Hidayat juga mengatakan bahwa kondisi tersebut semakin mengkhawatirkan saat jam istirahat anak-anak sekolah.
Banyak siswa yang bermain di sekitar area kabel tanpa mengetahui bahayanya.
Hal ini, menurutnya, menunjukkan bahwa masalah ini tidak bisa ditunda lebih lama.
Pemerintah Desa Lubuk Sanai mengaku telah menanggapi keluhan warga.
Mereka menyampaikan bahwa pihaknya sudah mengajukan permohonan resmi kepada PLN Mukomuko agar segera membangun tiang listrik yang sesuai standar.
Namun hingga akhir Mei ini, permohonan tersebut belum membuahkan hasil.
“Kami sudah kirim proposal ke PLN. Permintaan ini tidak hanya soal estetika, tapi soal keselamatan.

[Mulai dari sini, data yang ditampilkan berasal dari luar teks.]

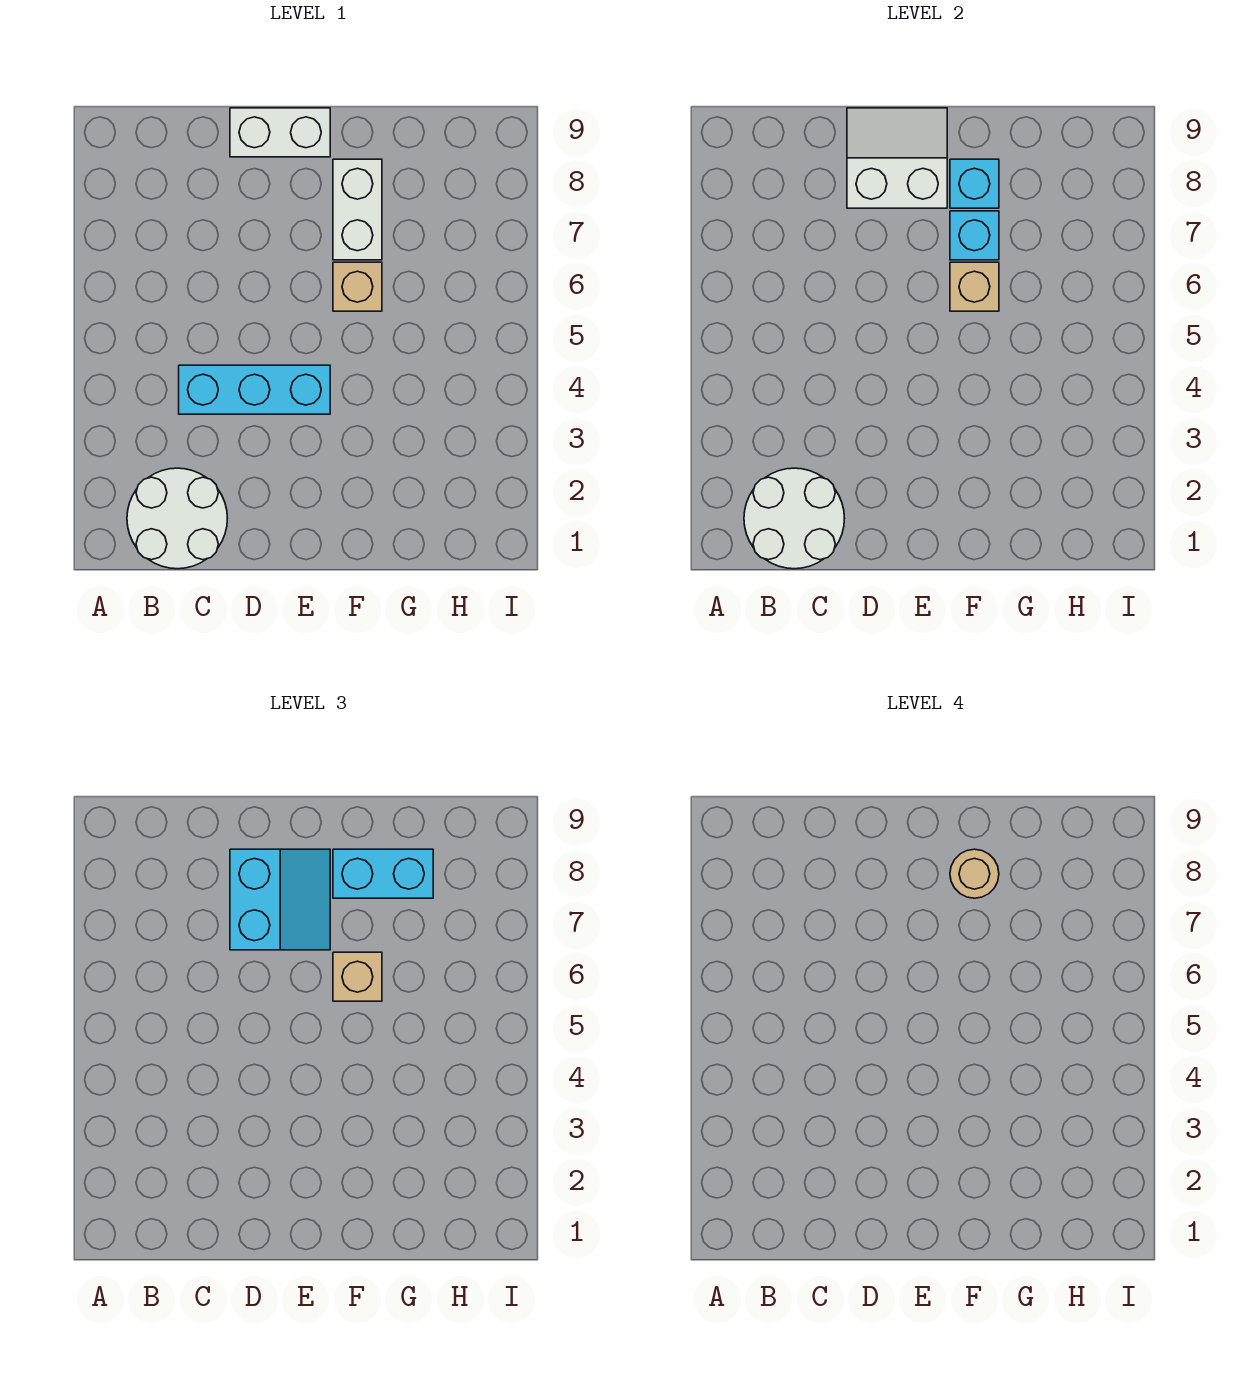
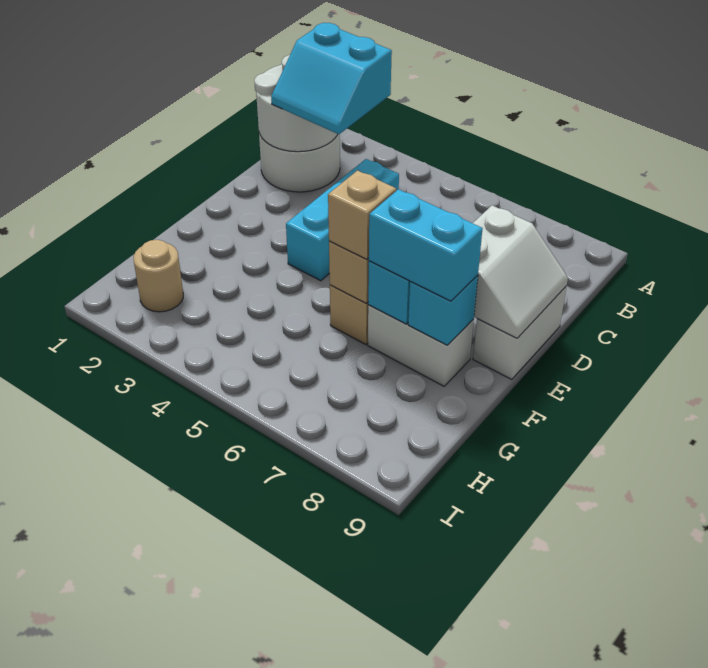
cyan 2x2 slope [230,849,330,950] -> cyan 2x2 slope moved to [271,23,392,134]
cyan 1x2 brick [333,849,433,898] -> cyan 1x2 brick turned to [369,189,483,301]
tan 1x1 round brick [950,849,999,898] -> tan 1x1 round brick moved to [134,240,183,312]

Kami pun tidak tahu kenapa belum ada tindak lanjut dari mereka,” kata salah satu perangkat desa.
Warga berharap pemerintah daerah dan wakil rakyat di DPRD Mukomuko bisa mengambil langkah konkret.
Mereka meminta agar pihak terkait segera turun tangan dan memastikan jaringan listrik di wilayah mereka aman, terutama bagi anak-anak sekolah dan lebih dari 20 kepala keluarga yang terdampak.
“Kami hanya ingin hidup tenang dan aman. Ini soal nyawa. Jangan tunggu korban dulu baru ada gerakan,” ujar Hidayat menutup pernyataannya.